Regulatory Update: Shipping Used Medical Devices

On January 1, 2013, the international regulatory bodies who oversee the air transport of infectious and biological substances worldwide published a new exception to the regulations expressly for shipments of used medical devices.  The new exception permits used medical devices to be transported without the stringent requirements previously placed on these shipments.  With this recent publication, it is advisable to review the rationale for the development of these regulations, outline the current requirements and discuss future changes in the regulations.

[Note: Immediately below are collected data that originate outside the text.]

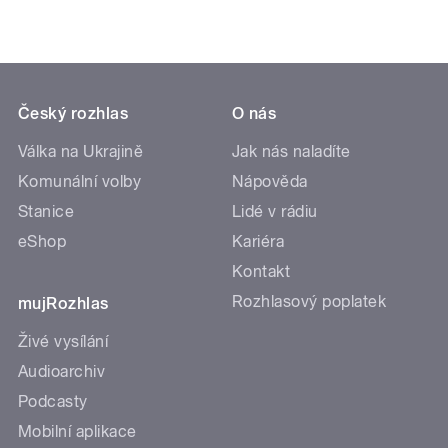
Český rozhlas
O nás
Válka na Ukrajině
Jak nás naladíte
Komunální volby
Nápověda
Stanice
Lidé v rádiu
eShop
Kariéra
Kontakt
Rozhlasový poplatek
mujRozhlas
Živé vysílání
Audioarchiv
Podcasty
Mobilní aplikace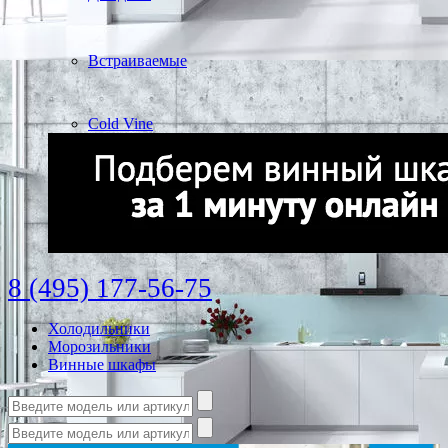
Встраиваемые
Cold Vine
8 (495) 177-56-75
Холодильники
Морозильники
Винные шкафы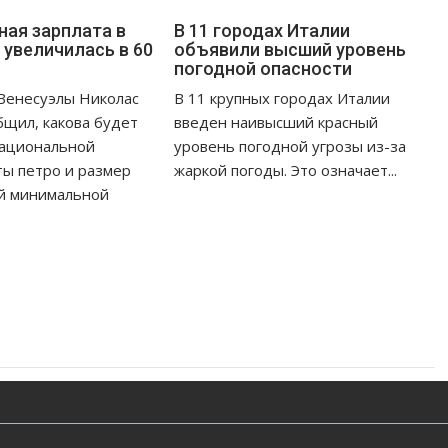
ая зарплата в
В 11 городах Италии
 увеличилась в 60
объявили высший уровень
погодной опасности
Венесуэлы Николас
В 11 крупных городах Италии
щил, какова будет
введен наивысший красный
национальной
уровень погодной угрозы из-за
ы петро и размер
жаркой погоды. Это означает...
й минимальной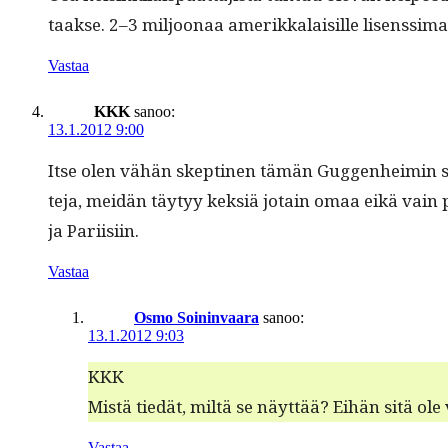
taakse. 2–3 miljoon­aa amerikkalaisille lisenssi­m
Vastaa
KKK
sanoo:
13.1.2012 9:00
Itse olen vähän skepti­nen tämän Guggen­heimin su
te­ja, mei­dän täy­tyy kek­siä jotain omaa eikä vain pl
ja Pariisiin.
Vastaa
Osmo Soininvaara
sanoo:
13.1.2012 9:03
KKK
Mis­tä tiedät, miltä se näyt­tää? Eihän sitä ole 
Vastaa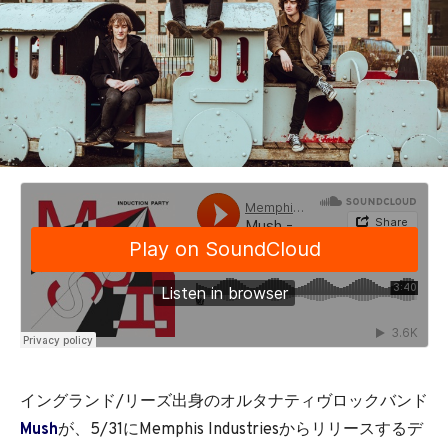
イングランド/リーズ出身のオルタナティヴロックバンド
Mush
が、5/31にMemphis Industriesからリリースするデ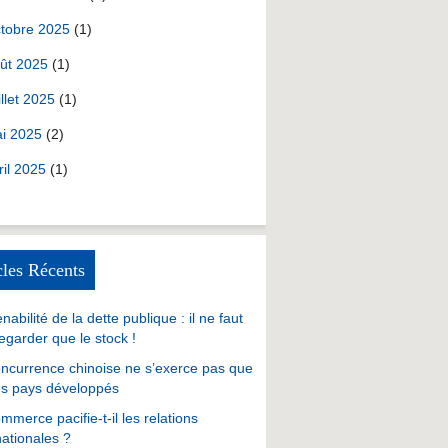
tobre 2025
(1)
ût 2025
(1)
illet 2025
(1)
i 2025
(2)
ril 2025
(1)
cles Récents
nabilité de la dette publique : il ne faut
egarder que le stock !
ncurrence chinoise ne s’exerce pas que
es pays développés
mmerce pacifie-t-il les relations
nationales ?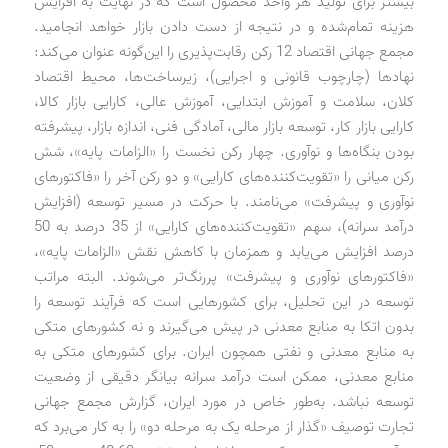
بیشتر برای تولید هر واحد محصول است که در نهایت به افزایش
هزینه تمام‌شده و در نتیجه از دست دادن بازار خواهد انجامید.
مجمع جهانی اقتصاد 12 رکن رقابت‌پذیری را این‌گونه عنوان می‌کند:
نهادها (چارچوب قانونی و اجرایی)، زیرساخت‌ها، محیط اقتصاد
کلان، سلامت و آموزش ابتدایی، آموزش عالی، کارایی بازار کالا،
کارایی بازار کار، توسعه بازار مالی، آمادگی فنی، اندازه بازار، پیشرفته
بودن بنگاه‌ها و نوآوری. چهار رکن نخست را «الزامات پایه»، شش
رکن میانی را «تقویت‌کننده‌های کارایی» و دو رکن آخر را «فاکتورهای
نوآوری و پیشرفت» می‌نامند. با حرکت در مسیر توسعه (افزایش
درآمد سرانه)، سهم «تقویت‌کننده‌های کارایی» از 35 درصد به 50
درصد افزایش می‌یابد و همزمان با کاهش نقش «الزامات پایه»،
«فاکتورهای نوآوری و پیشرفت» پررنگ‌تر می‌شوند. البته مراتب
توسعه در این تحلیل، برای کشورهایی است که فرآیند توسعه را
بدون اتکا به منابع معدنی در پیش می‌گیرند و نه کشورهای متکی
به منابع معدنی و نفتی همچون ایران. برای کشورهای متکی به
منابع معدنی، ممکن است درآمد سرانه بیانگر دقیقی از وضعیت
توسعه نباشد. به‌طور خاص در مورد ایران، گزارش مجمع جهانی
تجارت توصیف «گذار از مرحله یک به مرحله دو» را به کار می‌برد که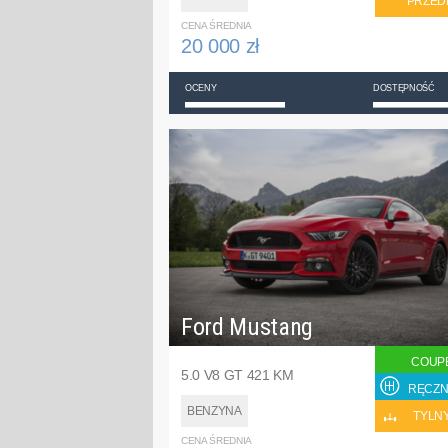
PRZED
CENA ŚREDNIA
20 000 zł
OCENY
DOSTĘPNOŚĆ
Ford Mustang
COUP
5.0 V8 GT 421 KM
RĘCZN
BENZYNA
TYLN
CENA ŚREDNIA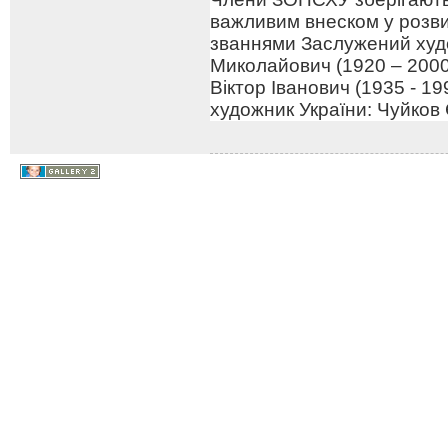
важливим внеском у розв
званнями Заслужений худо
Миколайович (1920 – 2000
Віктор Іванович (1935 - 1
художник України: Чуйков 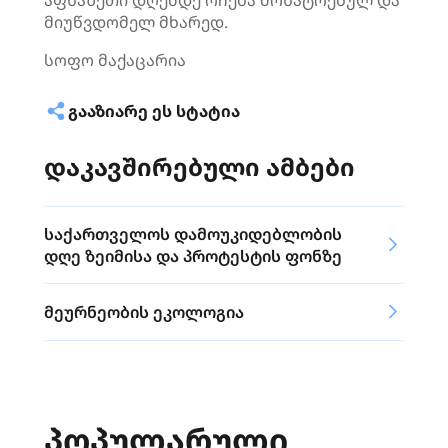
აფხაზეთი დღემდე რჩება მონატრებულ და
მიუწვდომელ მხარედ.
სოფო მაქაცარია
ᲒᲐᲐᲖᲘᲐᲠᲔ ᲔᲡ ᲡᲢᲐᲢᲘᲐ
დაკავშირებული ამბები
საქართველოს დამოუკიდებლობის
დღე ზეიმისა და პროტესტის ფონზე
მეურნეობის ეკოლოგია
ᲞᲝᲞᲣᲚᲐᲠᲣᲚᲘ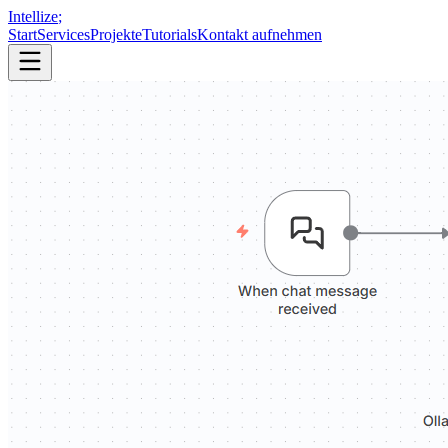
Intellize
;
Start
Services
Projekte
Tutorials
Kontakt aufnehmen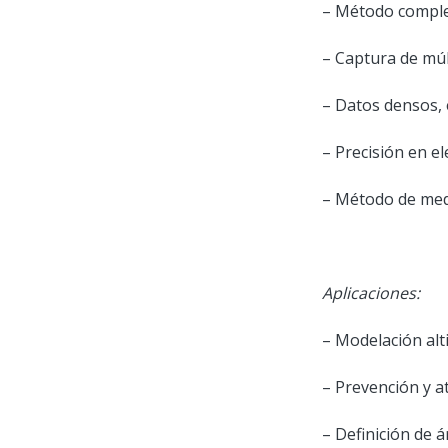
– Método comple
– Captura de múl
– Datos densos, 
– Precisión en el
– Método de medi
Aplicaciones:
– Modelación alt
– Prevención y a
– Definición de á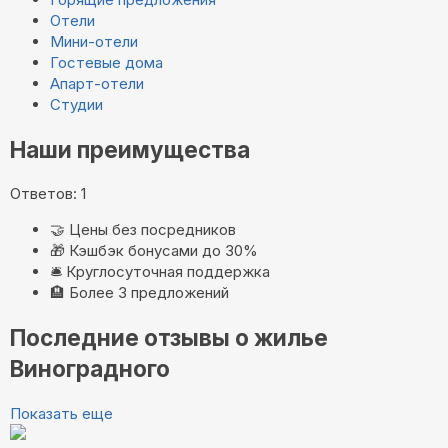
Отели
Мини-отели
Гостевые дома
Апарт-отели
Студии
Наши преимущества
Ответов: 1
🤝
Цены без посредников
🎁
Кэшбэк бонусами до 30%
🛎️
Круглосуточная поддержка
🏨
Более 3 предложений
Последние отзывы о жилье
Виноградного
Показать еще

For the purposes of transportation safety, infectious substances are considered dangerous goods and therefore subject to the dangerous goods transportation regulations.  The transportation regulations define used medical devices as those medical devices that have been removed from their original packaging, potentially contaminated by contact with a patient (human or animal) and are being returned to the manufacturer or other facility for repair, evaluation, sterilization, disinfection or cleaning[1].  As it pertains to the dangerous goods transportation regulations, the medical devices themselves are not the problem[2], but rather the biological material that may cause potential contamination.  The main concern with these used medical devices that have been in contact with patients is the potential for contamination by an infectious substance (a disease-causing agent).  The transportation regulations outline specific packaging and communication requirements to help ensure that anyone who comes in contact with the package during transport is protected against exposure to the potentially-infectious substances.